Friday, November 02, 2007

Beer.

There's no particular reason for this post. The Editor has a great lack of inspiration today - perhaps it was drained by the immense volume of library research on which I embarked earlier this afternoon, in a quest for a topic for the Honors thesis soon to be spewed forth by the Editor's alter ego, the Bedraggled Student Creature.

(Just in case any one of my gentle readers has doubts as to what a Bedraggled Student Creature is, it is that unfortunate species of wildlife, seen most often in University food courts, eating Panda Express while reading feminist theory. After it has consumed its orange-glazed prey, it typically lurks in a courtyard, chainsmoking and emitting little despairing squeaky sounds, while wishing it had gotten up early enough to take a shower and change into a shirt that doesn't have coffee stains on it.

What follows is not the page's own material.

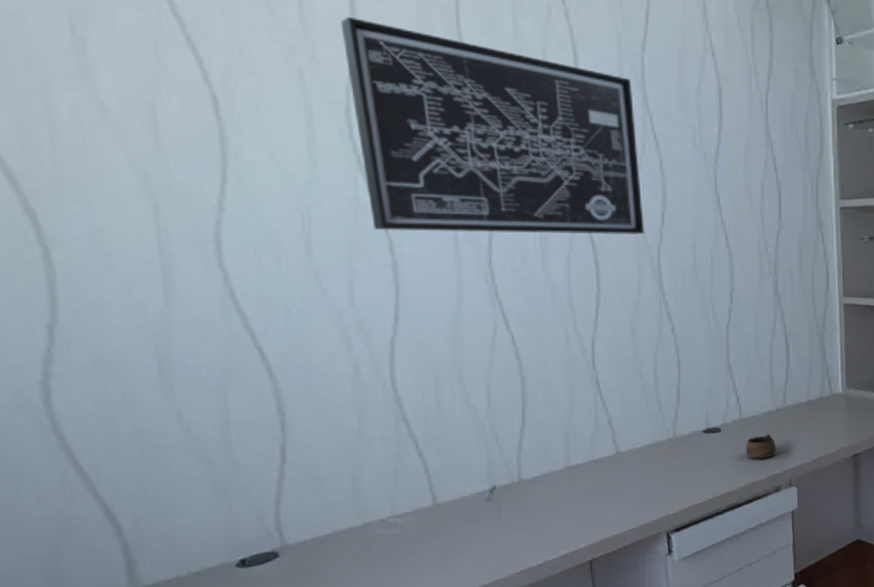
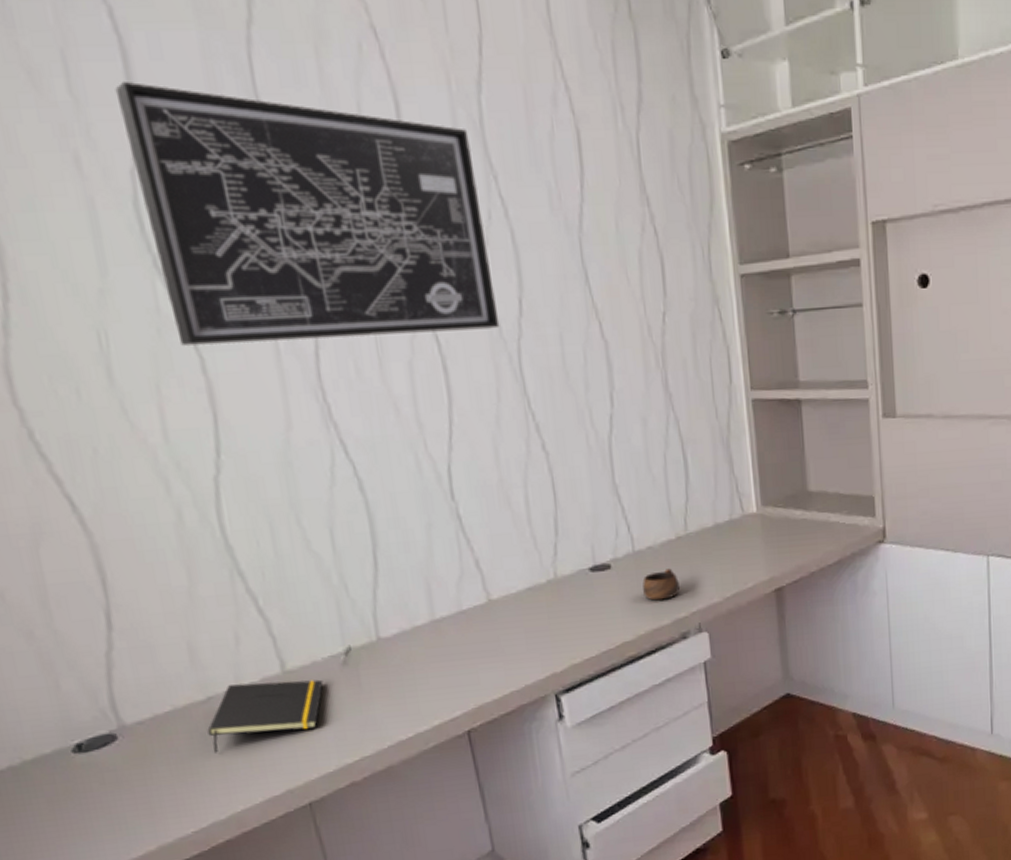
notepad: none [361,512,469,572] -> present [207,679,324,753]

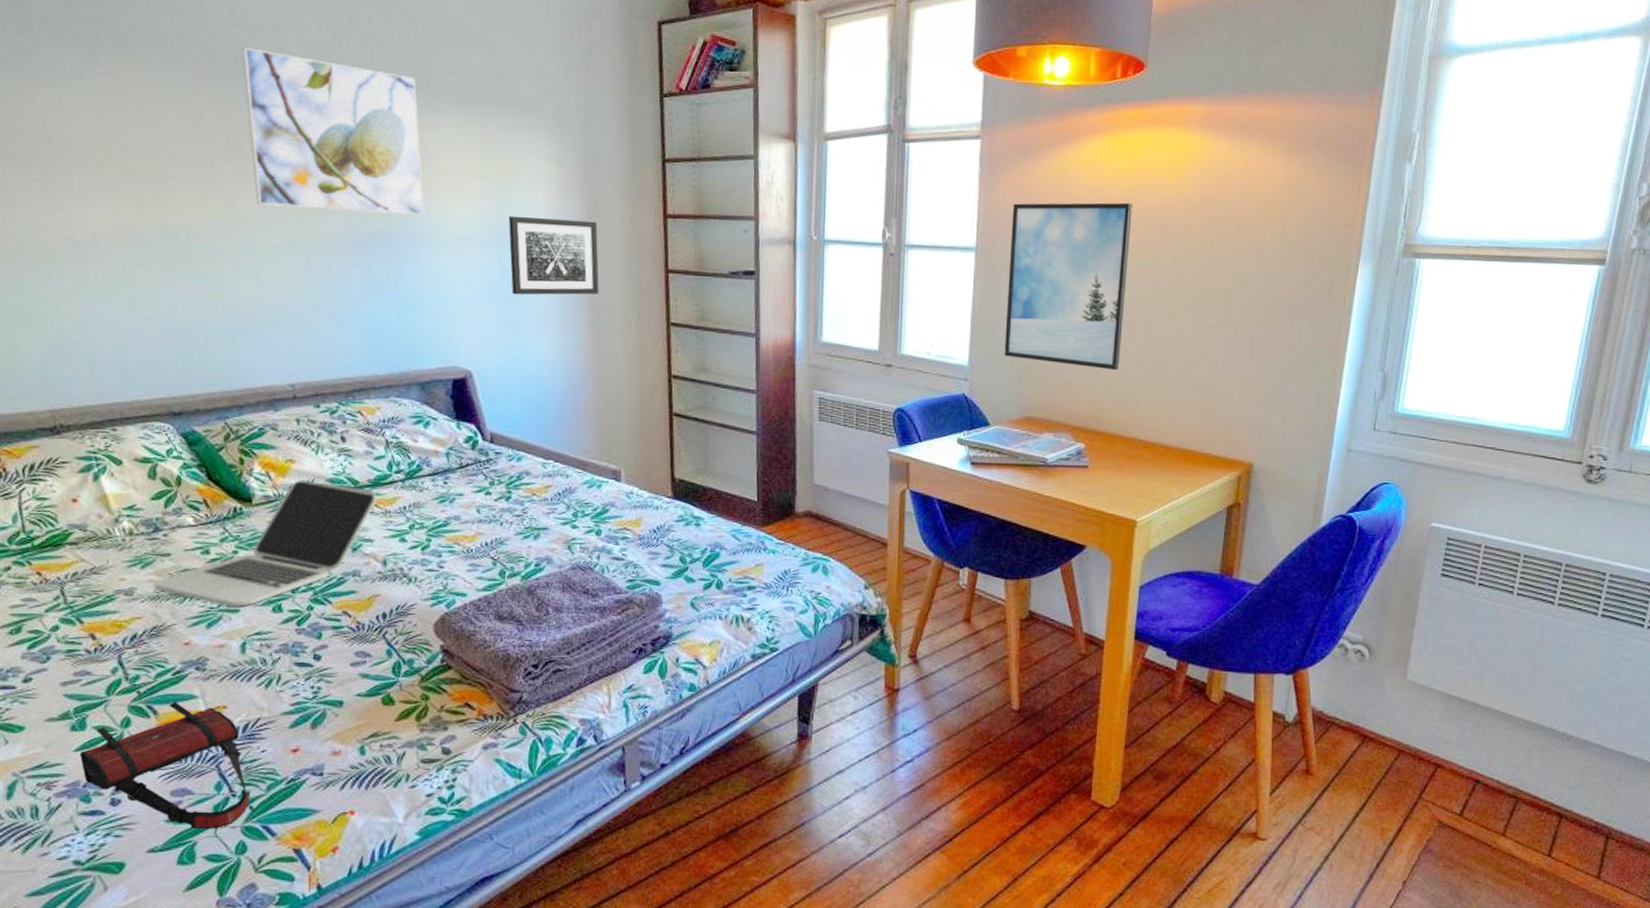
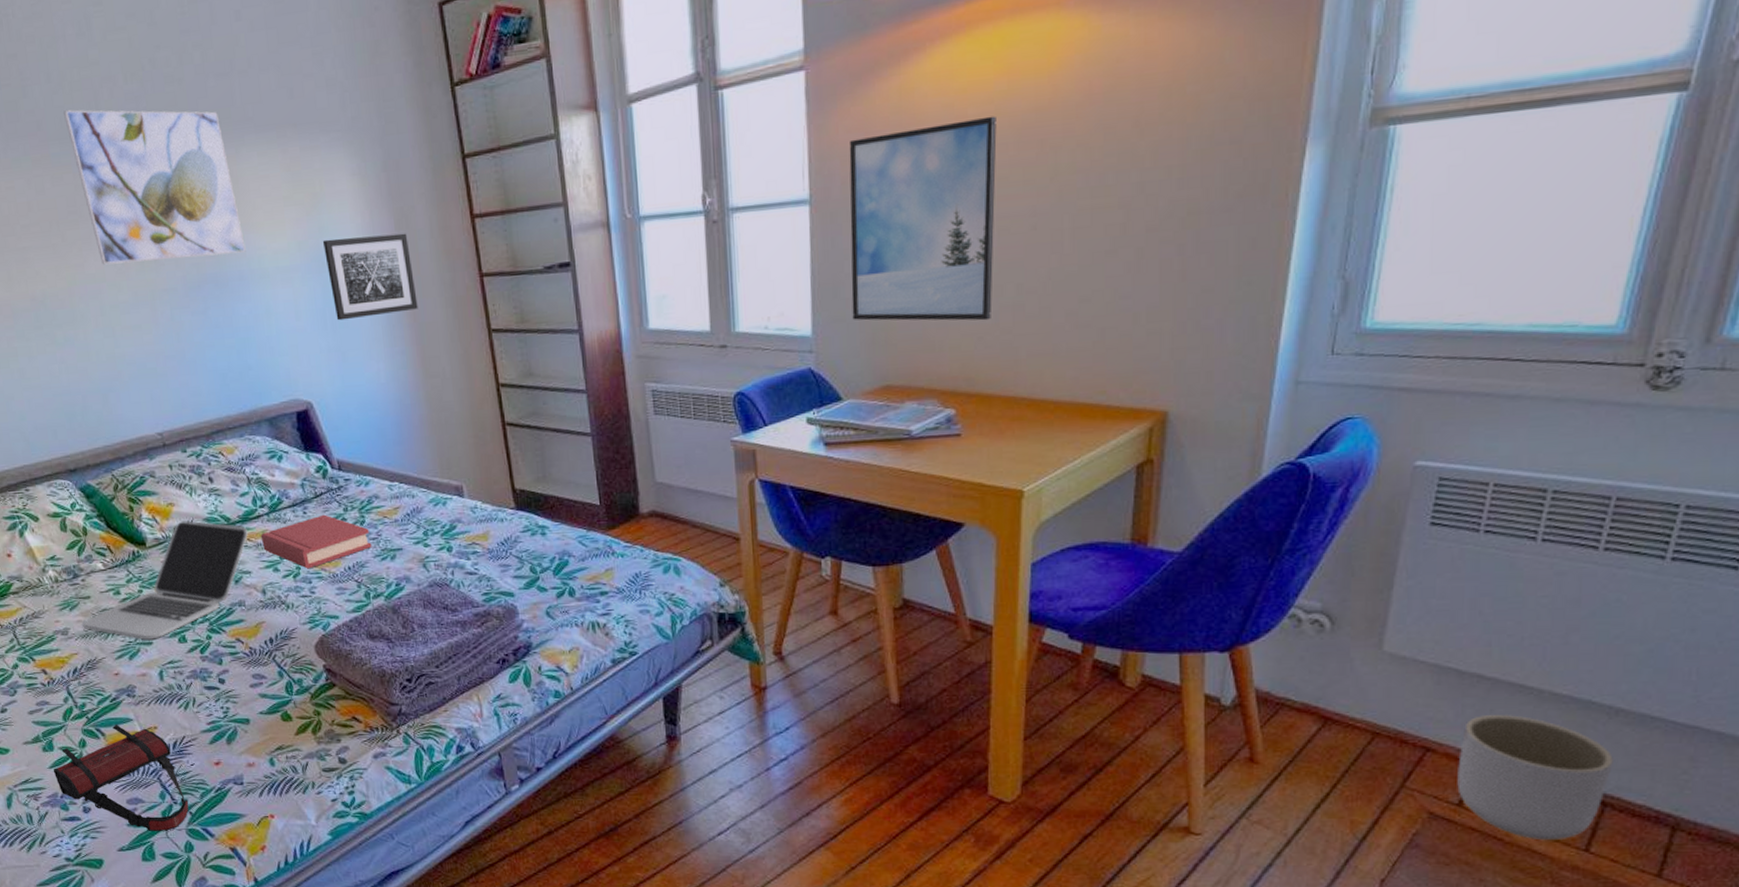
hardback book: none [391,486,515,542] -> present [260,514,372,569]
planter: none [1459,738,1566,847] -> present [1457,715,1613,841]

Its natural habitat is a couch, surrounded by pizza boxes and fantasy novels.)

In any case, once I came home from the library, the B.S.C. was shed, like a snakeskin, in favor of the Editorial personality - and the Editor, all things being equal, craves beer.

Let this be a paean, a song of glory, an epic cry to the gods, in the praise of beer. Beer is cold, and bitter; it foams and froths, overflowing with bounty. In its wake, the liver does a little dance of joy, the heart expands, the brain finds random and not entirely interesting conversation with strangers more tolerable than usual, and that moron at the bar who always talks about his pointless computer game programming business becomes less likely to make blood flow from your ears.

Beer is good, beer is pleasing. All hail beer.

2 comments:

Anonymous said...

Prehistoric Zombie Attacks!

I'm just sayin'

The DVC said...

I hear you are coming to the South for Thanksgiving. I'll have some beer ready. Can't wait to see you!